Herndon was an upscale white community with conservative values and beliefs.  It was not too happy with the intrusion of this new population, and was quick to take umbrage at the slightest African American nuisance. 

Of an evening, African Americans would congregate in their only community center, which was a shopping center.  Music was piped into open mall, and drivers would swing out and around it tooting their horns playing music from their boom boxes. 

The atmosphere was carefree, festive, spontaneous and liberating, but also noisy in violation of a city ordinance that the white community insisted in enforcing, thus eliminating the black community's only venting mechanism.

By a coincidence of circumstances, one white FCPD officer had successfully engaged this community, and was accepted and respected by it without protocol.  Another white FCPD officer had a problem with the black community, but especially with one individual.  These two officers would take center stage in opposing roles.

One day the biased police officer saw this young man, who was always in trouble with the law, driving into the shopping center when the officer knew he had a suspended license. 

He confronted the young black in the Seven/Eleven store, pushed him hard against the beverage cooler, and asked for his license.  The twenty-seven-year-old grabbed the officer's nightstick and attempted to beat him off.  The officer unloaded his service revolver on the youth, killing him.  A riot followed.

I was called to Fairfax after the riot had been quelled to study what caused it, and how to prevent it from happening in the future.  I wrote my master’s thesis on the subject (“A Social Psychological Study of the Police Organization: The Anatomy of a Riot," University of South Florida, 1976). 

Suffice it to say here that the officer who quelled the riot was the white officer trusted by the black community.  When the riot occurred, he was on suspension.  He had stolen a hunting knife out of criminal properties. 

For a time, he acted as chief of police and chief negotiator.  The rioters would talk to no other.

The Fairfax County Police Department (FCPD) was, at the time, 840 officers, but still operated as it did decades earlier when it was a full complement of 84 officers.  Command staff still found time to go to incidental disturbances, while computers sat at headquarters as complaints were hand counted and filed.  An officer in the field had a master’s degree in computer technology but was not allowed to pursue his specialty until he completed his mandatory three years in patrol.  

FCPD was structured and maintained a culture for another time and paid dearly for this miasmal breach with internal and external demands. 

*     *     *

Orthodox OD did not work for me because it became an exercise in a discipline rather than an effort to frame and define the problem diagnostically. 

It has been my experience in OD, and that is why I am interested in writing this book, is that Occam’s razor is not only the correct route to the problem but the only route to solving the problem, which means in the language of Henry Adams and William Livingston the most advantageous ways to control it. 

Every solution is temporary as Henry Adams puts it:

“Society has been born of man, and has been built on sand, often with only materials of convention.  The individual for whom it is created is always its worst enemy, but will not bend to its necessities.”

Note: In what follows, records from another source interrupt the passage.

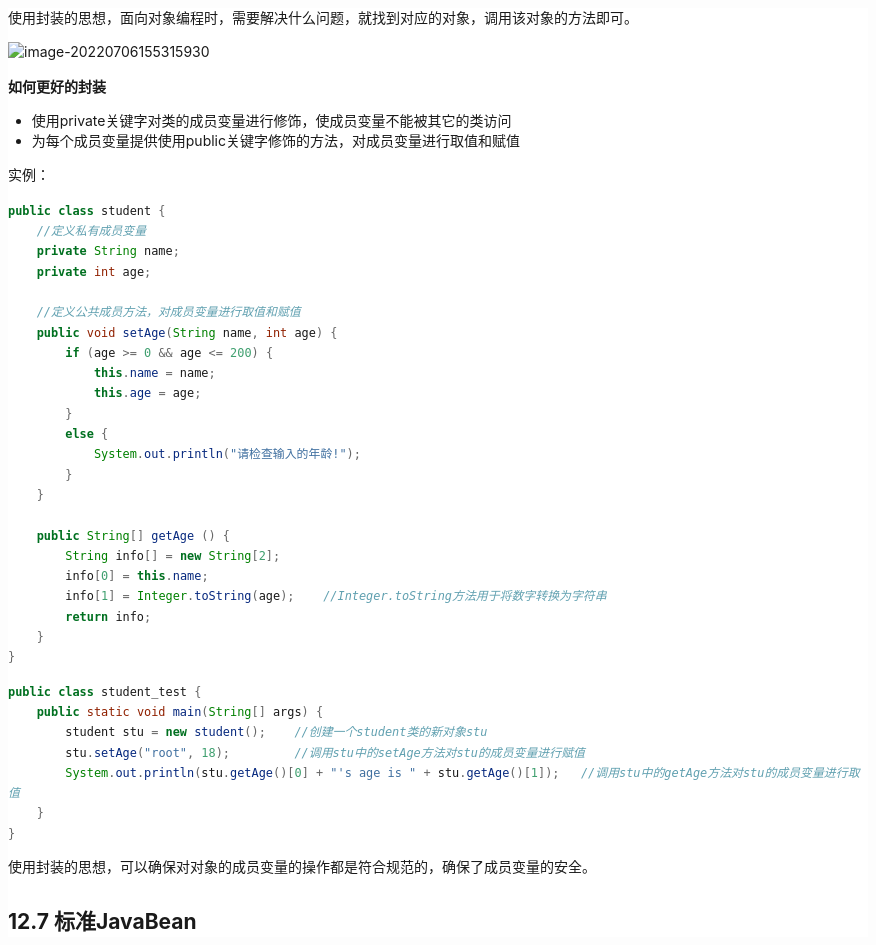 使用封装的思想，面向对象编程时，需要解决什么问题，就找到对应的对象，调用该对象的方法即可。

![image-20220706155315930](https://yvling-typora-image-1257337367.cos.ap-nanjing.myqcloud.com/typora/image-20220706155315930.png)



**如何更好的封装**

- 使用private关键字对类的成员变量进行修饰，使成员变量不能被其它的类访问
- 为每个成员变量提供使用public关键字修饰的方法，对成员变量进行取值和赋值

实例：

```java
public class student {
    //定义私有成员变量
    private String name;
    private int age;
    
    //定义公共成员方法，对成员变量进行取值和赋值
    public void setAge(String name, int age) {
        if (age >= 0 && age <= 200) {
            this.name = name;
            this.age = age;
        }
        else {
            System.out.println("请检查输入的年龄!");
        }
    }
    
    public String[] getAge () {
        String info[] = new String[2];
        info[0] = this.name;
        info[1] = Integer.toString(age);	//Integer.toString方法用于将数字转换为字符串
        return info;
    }
}
```

```java
public class student_test {
    public static void main(String[] args) {
        student stu = new student();	//创建一个student类的新对象stu
        stu.setAge("root", 18);			//调用stu中的setAge方法对stu的成员变量进行赋值
        System.out.println(stu.getAge()[0] + "'s age is " + stu.getAge()[1]);	//调用stu中的getAge方法对stu的成员变量进行取值
    }
}
```

使用封装的思想，可以确保对对象的成员变量的操作都是符合规范的，确保了成员变量的安全。





## 12.7 标准JavaBean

Orthodox OD has its role but it is mainly to handle routine situations where reliance on unconventional methods doesn’t get in the way.  Often, like religion in the modern world, reeling from lost status, ritual has become a large part of the problem solving apparatus.

Orthodox OD attempts to follow the materialism of science where the emphasis is to imagine a world made out of atoms.  My approach, I sense, might better be described as Platonist, or imagining built out of a range of ideas.  

You could say science is obsessed with matter and I am obsessed with mind, but I choose to see myself as respecting nature or matter and to see how it plays out in mind.  I don’t see myself as a specialist, theist, humanist, behaviorist, or as a culturist.  But whereas the mystery detective says, “follow the money,” I say, “follow the insanity.”